Beth Owls Daughter and I met for lunch yesterday and commiserated on our upcoming Saturn Returns – although we are a year about, our Saturns are close to the same degree and we both are in the shadow of the Saturn Return right now.  I hadn’t read her blog from Wednesday where she posted this amazing photo of Saturn from NASA’s Astrology Picture of the Day:

Saturn's Shadow (Nasa APOD)

Synchronicity in motion.

There seems to be a lot of misunderstanding about the second Saturn Return.  Someone I know insisted to me the other day that the Saturn Return lasts from age 58 to 62.  Clients will often call me when Saturn enters the sign that their Saturn falls in, thinking that is the time of the Saturn Return.  A few years ago a client became extremely angry with me when I suggested that her second Saturn Return would not have the same horrific impact that the first Saturn Return did.

Because Saturn’s role is to teach us how to be responsible adults, the first Saturn Return can be exceptionally difficult.  Some of us don’t want to be adults yet at that age and we resist the lessons, and have to deal with the resulting consequences.

Many of you know that I have come to think of Saturn as a mentor; to me this image is more accurate and less fear-inducing than the “Celestial Taskmaster” that we usually use for Saturn.  The voice of Saturn within us tells us when we really know we could do better; sometimes it comes from outside of us instead.  Under Saturn transits we may experience financial losses or the famous delays and disappointments in putting our dreams in motion.  Saturn requires patience and endurance – there’s no way to alchemize a Saturn transit.  You just have to wait it out.

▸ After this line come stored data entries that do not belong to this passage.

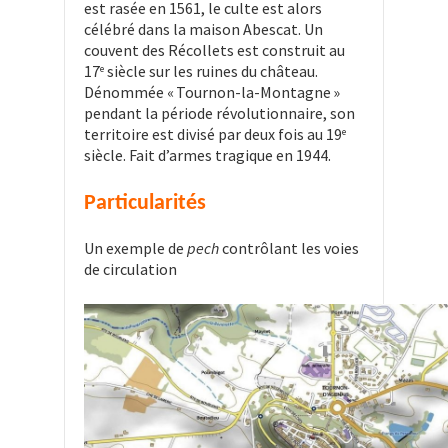
est rasée en 1561, le culte est alors
célébré dans la maison Abescat. Un
couvent des Récollets est construit au
17
siècle sur les ruines du château.
e
Dénommée « Tournon-la-Montagne »
pendant la période révolutionnaire, son
territoire est divisé par deux fois au 19
e
siècle. Fait d’armes tragique en 1944.
Particularités
Un exemple de
pech
contrôlant les voies
de circulation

For Beth and I the second Saturn return only comes once and moves away – there will be no retrograde period and final exam as Saturn runs back and forth over Saturn in our charts.  Saturn sits on my Sun in my own chart, so I have become intimately familiar with Saturn.  In fact, I wrote an article called Saturn: Beast and Prince because to me he is like the misunderstood Beast in fairy tales.

This makes it easier to endure the personal dramas occurring to me know as I sit in the shadow of Saturn, waiting for him to realign my priorities and restructure my plans for the remainder of my life (or the next 30 years, anyway).  I know now without a shadow of a doubt that if there are lessons for me to learn, they will be of great help to me in the long run.